● **WORK TO BE COMPLETED**
Repeat exactly the lines below that lie between the line with "The second view lost the Taschentuchbox/braun" and the line with "The second view gained the Tischlampe/beige", counting both of those lines as part of the answer.
►
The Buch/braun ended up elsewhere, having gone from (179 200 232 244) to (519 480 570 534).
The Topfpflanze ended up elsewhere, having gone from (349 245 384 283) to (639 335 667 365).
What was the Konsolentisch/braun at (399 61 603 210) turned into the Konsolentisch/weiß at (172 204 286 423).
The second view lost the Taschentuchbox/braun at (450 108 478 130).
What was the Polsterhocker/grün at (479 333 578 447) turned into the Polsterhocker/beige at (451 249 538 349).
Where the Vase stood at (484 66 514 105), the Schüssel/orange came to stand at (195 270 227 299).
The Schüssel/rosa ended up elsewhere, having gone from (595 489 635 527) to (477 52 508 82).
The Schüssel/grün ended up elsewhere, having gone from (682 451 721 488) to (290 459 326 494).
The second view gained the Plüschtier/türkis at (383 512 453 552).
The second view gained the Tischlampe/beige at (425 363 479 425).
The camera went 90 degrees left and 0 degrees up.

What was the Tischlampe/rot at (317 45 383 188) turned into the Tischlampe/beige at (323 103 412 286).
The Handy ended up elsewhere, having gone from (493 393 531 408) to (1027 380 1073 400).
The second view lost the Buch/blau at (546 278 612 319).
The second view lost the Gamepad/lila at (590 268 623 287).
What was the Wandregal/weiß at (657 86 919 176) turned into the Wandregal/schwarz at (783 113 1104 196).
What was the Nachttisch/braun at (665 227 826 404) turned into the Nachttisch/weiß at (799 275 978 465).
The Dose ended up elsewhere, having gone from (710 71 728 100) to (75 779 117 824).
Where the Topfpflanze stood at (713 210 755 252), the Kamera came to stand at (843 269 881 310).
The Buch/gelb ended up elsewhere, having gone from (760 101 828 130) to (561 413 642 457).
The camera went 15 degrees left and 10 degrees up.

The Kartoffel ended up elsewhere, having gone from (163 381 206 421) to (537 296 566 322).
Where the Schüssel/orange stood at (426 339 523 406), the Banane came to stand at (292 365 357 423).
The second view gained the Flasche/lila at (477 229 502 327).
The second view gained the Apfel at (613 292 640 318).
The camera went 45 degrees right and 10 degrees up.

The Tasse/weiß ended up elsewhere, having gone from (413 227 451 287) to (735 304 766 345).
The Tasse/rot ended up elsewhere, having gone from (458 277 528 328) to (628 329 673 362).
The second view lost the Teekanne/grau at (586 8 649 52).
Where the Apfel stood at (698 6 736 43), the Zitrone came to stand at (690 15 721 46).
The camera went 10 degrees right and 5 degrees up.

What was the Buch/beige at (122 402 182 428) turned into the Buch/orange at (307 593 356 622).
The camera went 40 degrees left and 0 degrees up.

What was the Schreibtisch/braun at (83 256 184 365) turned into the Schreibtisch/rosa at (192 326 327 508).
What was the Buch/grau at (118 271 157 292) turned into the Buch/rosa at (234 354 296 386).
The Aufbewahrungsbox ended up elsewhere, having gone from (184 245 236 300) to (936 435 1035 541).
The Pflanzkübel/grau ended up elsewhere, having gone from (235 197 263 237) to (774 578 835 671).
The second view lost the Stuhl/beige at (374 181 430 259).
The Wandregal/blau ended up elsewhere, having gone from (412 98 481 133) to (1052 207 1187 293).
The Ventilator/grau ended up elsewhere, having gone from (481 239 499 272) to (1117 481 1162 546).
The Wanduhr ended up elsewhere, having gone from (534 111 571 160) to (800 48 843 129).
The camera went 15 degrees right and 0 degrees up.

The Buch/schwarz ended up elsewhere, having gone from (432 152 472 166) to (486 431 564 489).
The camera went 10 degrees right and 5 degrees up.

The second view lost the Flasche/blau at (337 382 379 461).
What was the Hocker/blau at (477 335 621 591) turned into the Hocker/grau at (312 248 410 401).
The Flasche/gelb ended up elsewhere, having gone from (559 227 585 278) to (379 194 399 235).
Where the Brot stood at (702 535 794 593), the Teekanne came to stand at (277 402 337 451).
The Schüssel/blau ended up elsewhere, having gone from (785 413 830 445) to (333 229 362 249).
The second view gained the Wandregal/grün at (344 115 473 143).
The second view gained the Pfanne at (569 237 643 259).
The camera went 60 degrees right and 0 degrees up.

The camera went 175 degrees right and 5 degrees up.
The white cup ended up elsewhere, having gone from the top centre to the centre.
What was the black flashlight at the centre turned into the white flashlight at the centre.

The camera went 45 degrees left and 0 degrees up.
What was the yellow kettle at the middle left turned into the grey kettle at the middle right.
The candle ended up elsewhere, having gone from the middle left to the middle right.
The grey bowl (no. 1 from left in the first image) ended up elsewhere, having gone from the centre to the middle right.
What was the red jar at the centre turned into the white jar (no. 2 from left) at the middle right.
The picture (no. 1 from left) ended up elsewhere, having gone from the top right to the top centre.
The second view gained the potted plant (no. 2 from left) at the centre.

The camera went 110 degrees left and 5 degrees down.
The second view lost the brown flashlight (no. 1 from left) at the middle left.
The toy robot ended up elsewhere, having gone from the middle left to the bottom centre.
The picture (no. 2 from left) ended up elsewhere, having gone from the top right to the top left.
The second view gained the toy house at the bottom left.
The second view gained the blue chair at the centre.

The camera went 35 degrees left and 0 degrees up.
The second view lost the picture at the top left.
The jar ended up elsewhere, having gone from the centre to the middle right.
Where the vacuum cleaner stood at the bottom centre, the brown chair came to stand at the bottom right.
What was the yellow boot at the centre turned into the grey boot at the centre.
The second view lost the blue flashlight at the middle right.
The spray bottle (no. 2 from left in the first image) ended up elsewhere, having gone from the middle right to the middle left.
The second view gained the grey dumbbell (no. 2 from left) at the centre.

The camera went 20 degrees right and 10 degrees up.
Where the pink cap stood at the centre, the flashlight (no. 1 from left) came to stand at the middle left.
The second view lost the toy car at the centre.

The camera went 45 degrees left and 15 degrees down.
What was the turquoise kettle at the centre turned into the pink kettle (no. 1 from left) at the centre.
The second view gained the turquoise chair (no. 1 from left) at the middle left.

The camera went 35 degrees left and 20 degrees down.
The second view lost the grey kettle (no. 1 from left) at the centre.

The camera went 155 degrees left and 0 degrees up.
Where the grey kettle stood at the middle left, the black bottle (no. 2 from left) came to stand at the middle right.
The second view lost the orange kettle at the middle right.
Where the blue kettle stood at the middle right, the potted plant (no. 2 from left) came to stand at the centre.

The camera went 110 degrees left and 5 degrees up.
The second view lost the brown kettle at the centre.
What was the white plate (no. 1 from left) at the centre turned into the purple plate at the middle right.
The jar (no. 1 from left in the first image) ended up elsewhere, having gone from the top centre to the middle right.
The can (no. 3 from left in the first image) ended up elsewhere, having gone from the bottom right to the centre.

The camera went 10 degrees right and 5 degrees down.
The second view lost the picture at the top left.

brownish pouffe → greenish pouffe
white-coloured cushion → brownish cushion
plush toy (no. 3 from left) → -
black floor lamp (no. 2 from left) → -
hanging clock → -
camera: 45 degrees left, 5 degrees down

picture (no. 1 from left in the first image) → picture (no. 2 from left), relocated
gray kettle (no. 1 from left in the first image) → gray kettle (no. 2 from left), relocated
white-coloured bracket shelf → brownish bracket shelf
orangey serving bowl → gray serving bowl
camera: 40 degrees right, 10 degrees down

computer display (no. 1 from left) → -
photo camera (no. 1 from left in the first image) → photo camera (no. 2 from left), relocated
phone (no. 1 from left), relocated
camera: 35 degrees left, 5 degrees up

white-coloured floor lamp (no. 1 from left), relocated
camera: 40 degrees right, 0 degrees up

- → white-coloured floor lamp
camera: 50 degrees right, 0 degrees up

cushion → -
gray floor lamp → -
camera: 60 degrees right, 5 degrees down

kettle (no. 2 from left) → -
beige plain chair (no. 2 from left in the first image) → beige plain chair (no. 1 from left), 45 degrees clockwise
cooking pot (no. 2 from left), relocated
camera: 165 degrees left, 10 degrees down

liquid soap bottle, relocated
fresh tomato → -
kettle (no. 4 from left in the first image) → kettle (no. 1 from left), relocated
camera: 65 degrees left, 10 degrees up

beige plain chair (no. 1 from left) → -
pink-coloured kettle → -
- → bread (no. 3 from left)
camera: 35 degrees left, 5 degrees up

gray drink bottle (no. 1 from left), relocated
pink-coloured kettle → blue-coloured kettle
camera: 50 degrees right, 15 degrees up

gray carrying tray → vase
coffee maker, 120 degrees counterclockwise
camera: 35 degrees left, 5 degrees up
◄
● **TASK ANSWER**
The second view lost the Taschentuchbox/braun at (450 108 478 130).
What was the Polsterhocker/grün at (479 333 578 447) turned into the Polsterhocker/beige at (451 249 538 349).
Where the Vase stood at (484 66 514 105), the Schüssel/orange came to stand at (195 270 227 299).
The Schüssel/rosa ended up elsewhere, having gone from (595 489 635 527) to (477 52 508 82).
The Schüssel/grün ended up elsewhere, having gone from (682 451 721 488) to (290 459 326 494).
The second view gained the Plüschtier/türkis at (383 512 453 552).
The second view gained the Tischlampe/beige at (425 363 479 425).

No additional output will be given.